Request » Can you reproduce the listing below word for word, line by line, with the pictures left out?

※ ※ ※

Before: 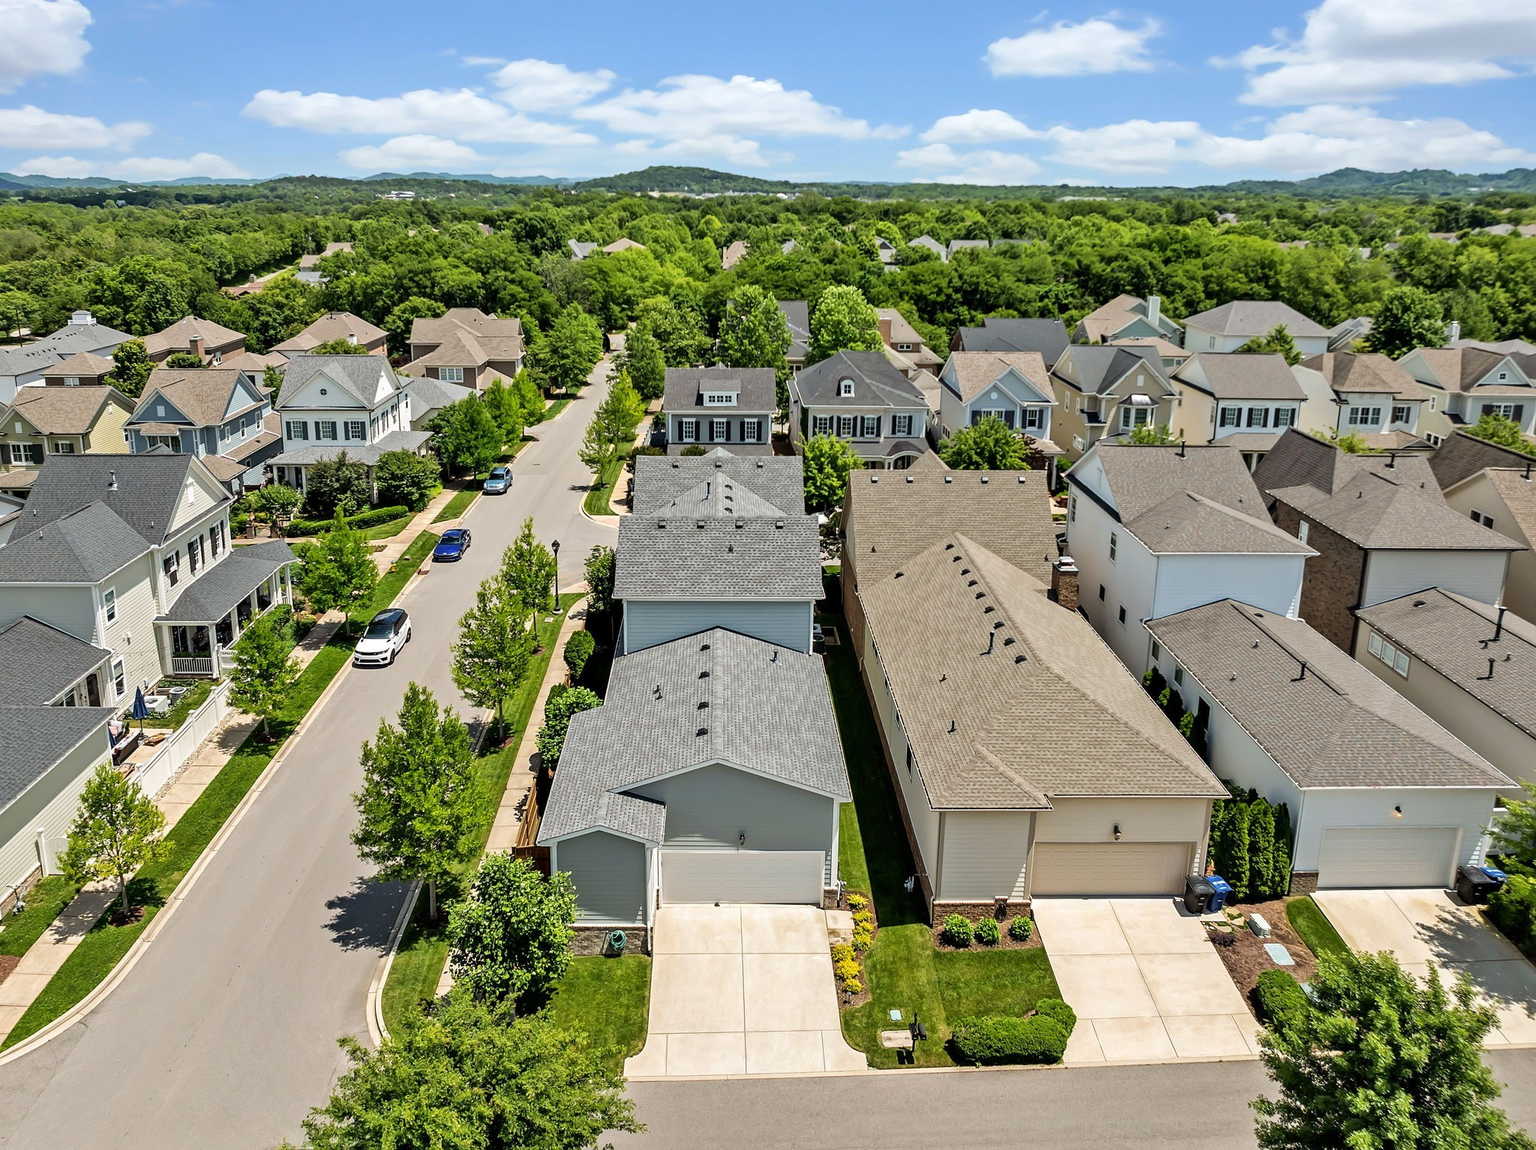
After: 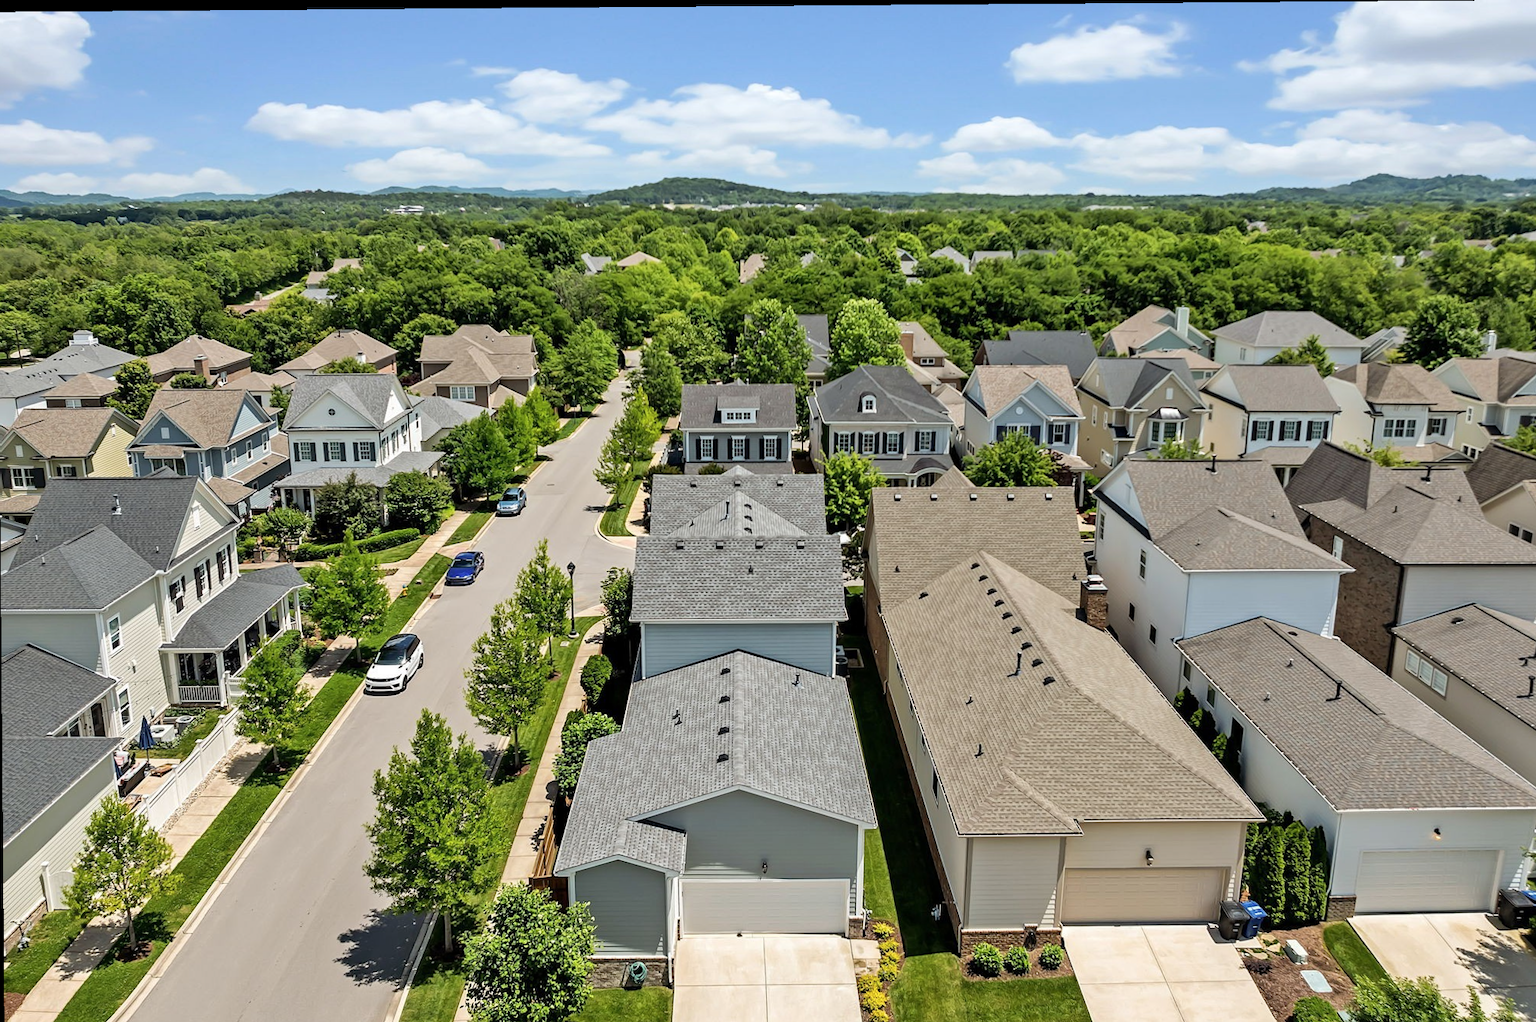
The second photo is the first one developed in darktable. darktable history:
contrast brightness saturation: saturation -0.051
crop and rotate: angle 0.453°, left 0.204%, right 2.84%, bottom 14.165%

※ ※ ※

Result of this exercise »
Before: 
After: 
The second photo is the first one developed in darktable. darktable history:
contrast brightness saturation: saturation -0.051
crop and rotate: angle 0.453°, left 0.204%, right 2.84%, bottom 14.165%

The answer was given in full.